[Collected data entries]
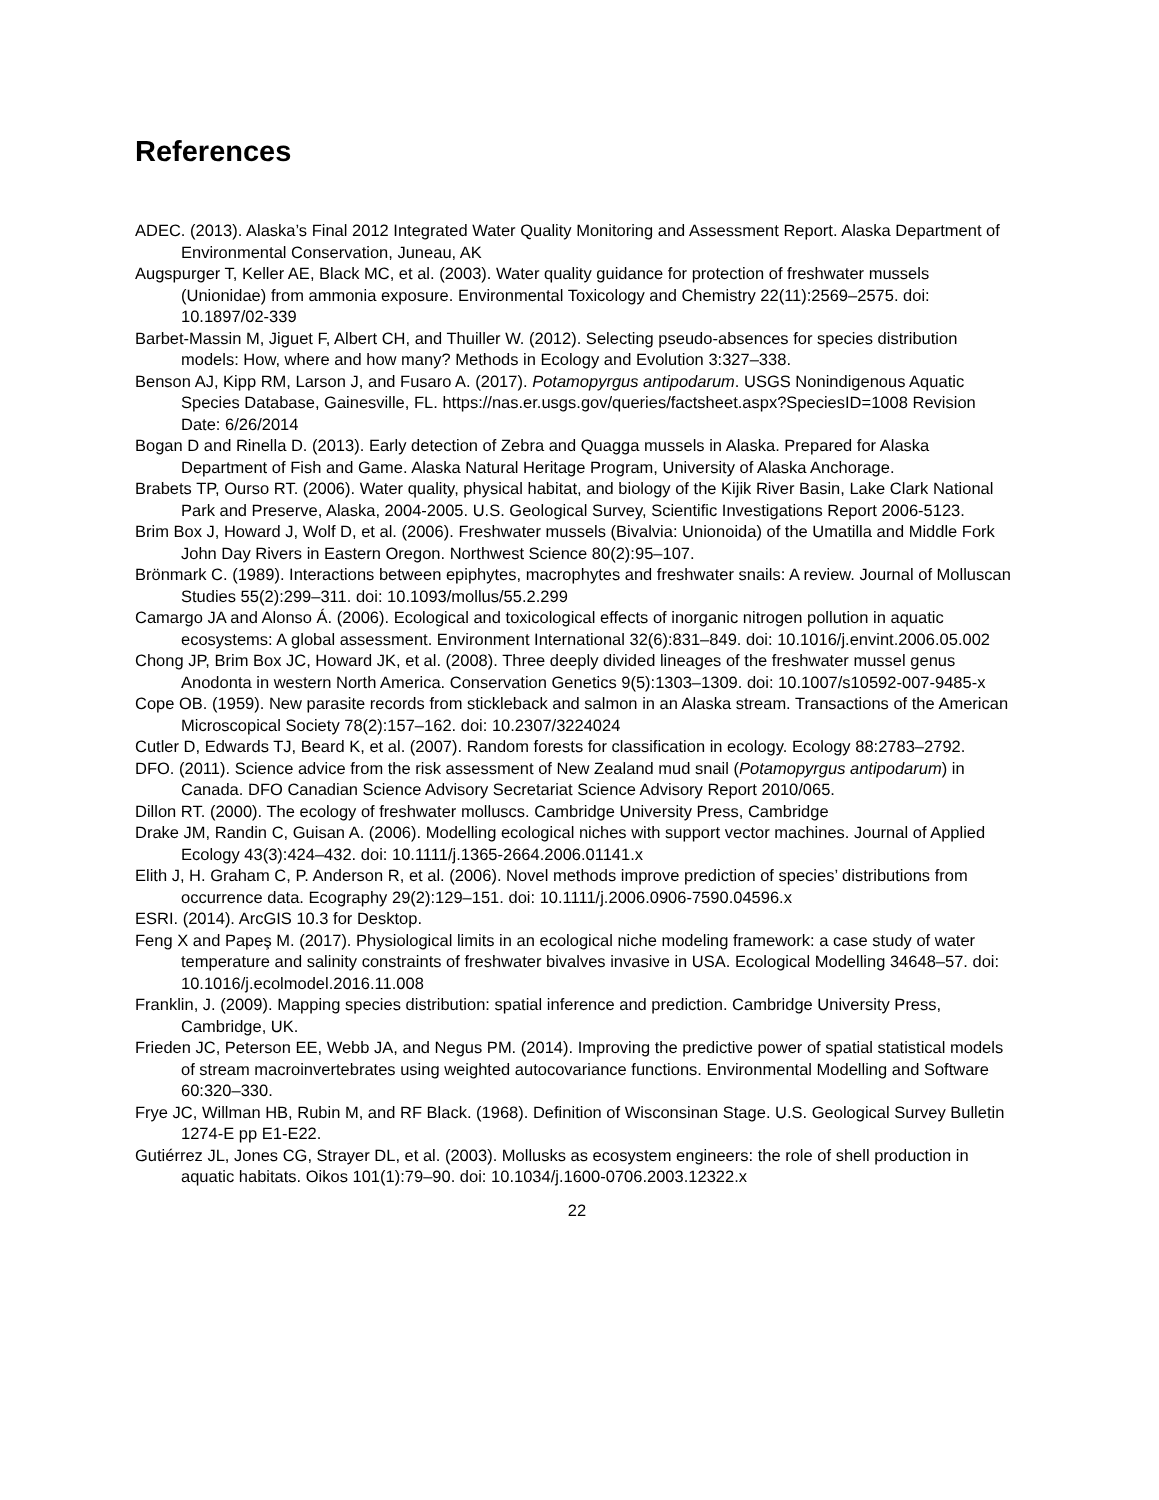References
ADEC. (2013). Alaska’s Final 2012 Integrated Water Quality Monitoring and Assessment Report. Alaska Department of Environmental Conservation, Juneau, AK
Augspurger T, Keller AE, Black MC, et al. (2003). Water quality guidance for protection of freshwater mussels (Unionidae) from ammonia exposure. Environmental Toxicology and Chemistry 22(11):2569–2575. doi: 10.1897/02-339
Barbet-Massin M, Jiguet F, Albert CH, and Thuiller W. (2012). Selecting pseudo-absences for species distribution models: How, where and how many? Methods in Ecology and Evolution 3:327–338.
Benson AJ, Kipp RM, Larson J, and Fusaro A. (2017). Potamopyrgus antipodarum. USGS Nonindigenous Aquatic Species Database, Gainesville, FL. https://nas.er.usgs.gov/queries/factsheet.aspx?SpeciesID=1008 Revision Date: 6/26/2014
Bogan D and Rinella D. (2013). Early detection of Zebra and Quagga mussels in Alaska. Prepared for Alaska Department of Fish and Game. Alaska Natural Heritage Program, University of Alaska Anchorage.
Brabets TP, Ourso RT. (2006). Water quality, physical habitat, and biology of the Kijik River Basin, Lake Clark National Park and Preserve, Alaska, 2004-2005. U.S. Geological Survey, Scientific Investigations Report 2006-5123.
Brim Box J, Howard J, Wolf D, et al. (2006). Freshwater mussels (Bivalvia: Unionoida) of the Umatilla and Middle Fork John Day Rivers in Eastern Oregon. Northwest Science 80(2):95–107.
Brönmark C. (1989). Interactions between epiphytes, macrophytes and freshwater snails: A review. Journal of Molluscan Studies 55(2):299–311. doi: 10.1093/mollus/55.2.299
Camargo JA and Alonso Á. (2006). Ecological and toxicological effects of inorganic nitrogen pollution in aquatic ecosystems: A global assessment. Environment International 32(6):831–849. doi: 10.1016/j.envint.2006.05.002
Chong JP, Brim Box JC, Howard JK, et al. (2008). Three deeply divided lineages of the freshwater mussel genus Anodonta in western North America. Conservation Genetics 9(5):1303–1309. doi: 10.1007/s10592-007-9485-x
Cope OB. (1959). New parasite records from stickleback and salmon in an Alaska stream. Transactions of the American Microscopical Society 78(2):157–162. doi: 10.2307/3224024
Cutler D, Edwards TJ, Beard K, et al. (2007). Random forests for classification in ecology. Ecology 88:2783–2792.
DFO. (2011). Science advice from the risk assessment of New Zealand mud snail (Potamopyrgus antipodarum) in Canada. DFO Canadian Science Advisory Secretariat Science Advisory Report 2010/065.
Dillon RT. (2000). The ecology of freshwater molluscs. Cambridge University Press, Cambridge
Drake JM, Randin C, Guisan A. (2006). Modelling ecological niches with support vector machines. Journal of Applied Ecology 43(3):424–432. doi: 10.1111/j.1365-2664.2006.01141.x
Elith J, H. Graham C, P. Anderson R, et al. (2006). Novel methods improve prediction of species’ distributions from occurrence data. Ecography 29(2):129–151. doi: 10.1111/j.2006.0906-7590.04596.x
ESRI. (2014). ArcGIS 10.3 for Desktop.
Feng X and Papeş M. (2017). Physiological limits in an ecological niche modeling framework: a case study of water temperature and salinity constraints of freshwater bivalves invasive in USA. Ecological Modelling 34648–57. doi: 10.1016/j.ecolmodel.2016.11.008
Franklin, J. (2009). Mapping species distribution: spatial inference and prediction. Cambridge University Press, Cambridge, UK.
Frieden JC, Peterson EE, Webb JA, and Negus PM. (2014). Improving the predictive power of spatial statistical models of stream macroinvertebrates using weighted autocovariance functions. Environmental Modelling and Software 60:320–330.
Frye JC, Willman HB, Rubin M, and RF Black. (1968). Definition of Wisconsinan Stage. U.S. Geological Survey Bulletin 1274-E pp E1-E22.
Gutiérrez JL, Jones CG, Strayer DL, et al. (2003). Mollusks as ecosystem engineers: the role of shell production in aquatic habitats. Oikos 101(1):79–90. doi: 10.1034/j.1600-0706.2003.12322.x
22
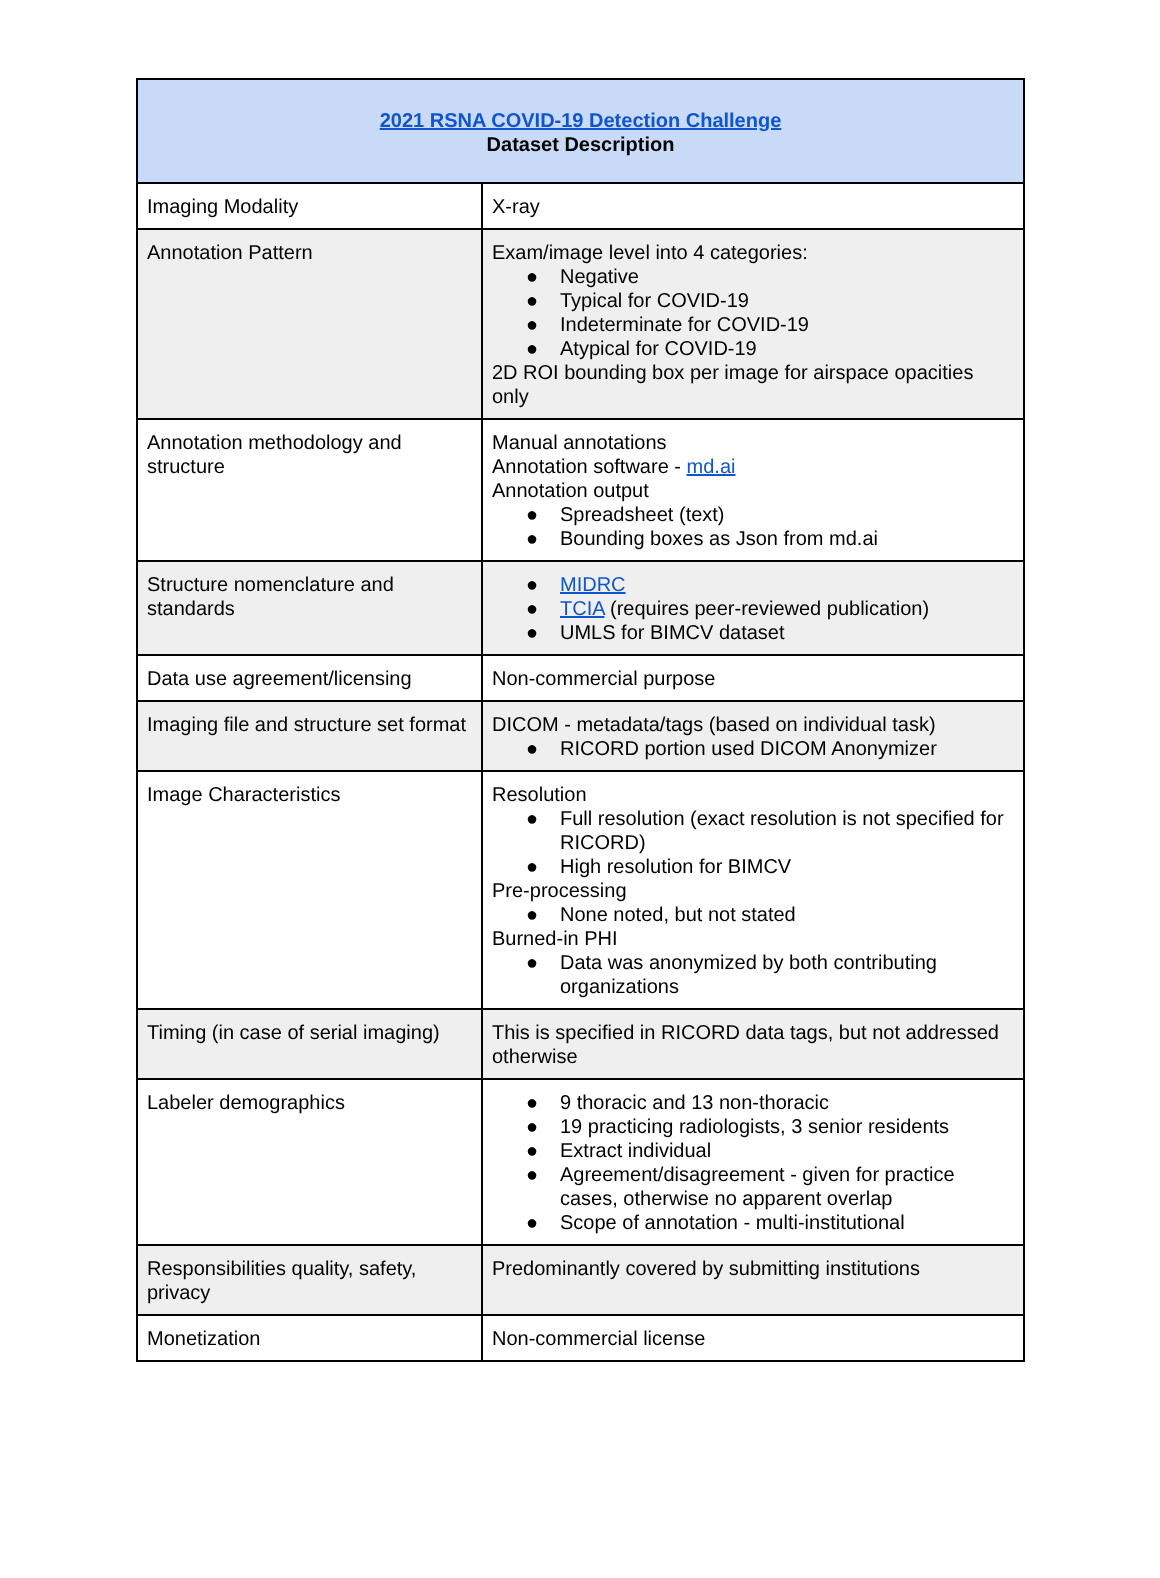| 2021 RSNA COVID-19 Detection Challenge Dataset Description | |
| --- | --- |
| Imaging Modality | X-ray |
| Annotation Pattern | Exam/image level into 4 categories: ● Negative ● Typical for COVID-19 ● Indeterminate for COVID-19 ● Atypical for COVID-19 2D ROI bounding box per image for airspace opacities only |
| Annotation methodology and structure | Manual annotations Annotation software - md.ai Annotation output ● Spreadsheet (text) ● Bounding boxes as Json from md.ai |
| Structure nomenclature and standards | ● MIDRC ● TCIA (requires peer-reviewed publication) ● UMLS for BIMCV dataset |
| Data use agreement/licensing | Non-commercial purpose |
| Imaging file and structure set format | DICOM - metadata/tags (based on individual task) ● RICORD portion used DICOM Anonymizer |
| Image Characteristics | Resolution ● Full resolution (exact resolution is not specified for RICORD) ● High resolution for BIMCV Pre-processing ● None noted, but not stated Burned-in PHI ● Data was anonymized by both contributing organizations |
| Timing (in case of serial imaging) | This is specified in RICORD data tags, but not addressed otherwise |
| Labeler demographics | ● 9 thoracic and 13 non-thoracic ● 19 practicing radiologists, 3 senior residents ● Extract individual ● Agreement/disagreement - given for practice cases, otherwise no apparent overlap ● Scope of annotation - multi-institutional |
| Responsibilities quality, safety, privacy | Predominantly covered by submitting institutions |
| Monetization | Non-commercial license |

Your objective – Repeat exactly the lines above, from the line that contains "Feng X and Papeş" down through the line that contains "Non-commercial purpose |". Include both of those lines and none of the pictures.

Answer to this exercise –
Feng X and Papeş M. (2017). Physiological limits in an ecological niche modeling framework: a case study of water temperature and salinity constraints of freshwater bivalves invasive in USA. Ecological Modelling 34648–57. doi: 10.1016/j.ecolmodel.2016.11.008
Franklin, J. (2009). Mapping species distribution: spatial inference and prediction. Cambridge University Press, Cambridge, UK.
Frieden JC, Peterson EE, Webb JA, and Negus PM. (2014). Improving the predictive power of spatial statistical models of stream macroinvertebrates using weighted autocovariance functions. Environmental Modelling and Software 60:320–330.
Frye JC, Willman HB, Rubin M, and RF Black. (1968). Definition of Wisconsinan Stage. U.S. Geological Survey Bulletin 1274-E pp E1-E22.
Gutiérrez JL, Jones CG, Strayer DL, et al. (2003). Mollusks as ecosystem engineers: the role of shell production in aquatic habitats. Oikos 101(1):79–90. doi: 10.1034/j.1600-0706.2003.12322.x
22
| 2021 RSNA COVID-19 Detection Challenge Dataset Description | |
| --- | --- |
| Imaging Modality | X-ray |
| Annotation Pattern | Exam/image level into 4 categories: ● Negative ● Typical for COVID-19 ● Indeterminate for COVID-19 ● Atypical for COVID-19 2D ROI bounding box per image for airspace opacities only |
| Annotation methodology and structure | Manual annotations Annotation software - md.ai Annotation output ● Spreadsheet (text) ● Bounding boxes as Json from md.ai |
| Structure nomenclature and standards | ● MIDRC ● TCIA (requires peer-reviewed publication) ● UMLS for BIMCV dataset |
| Data use agreement/licensing | Non-commercial purpose |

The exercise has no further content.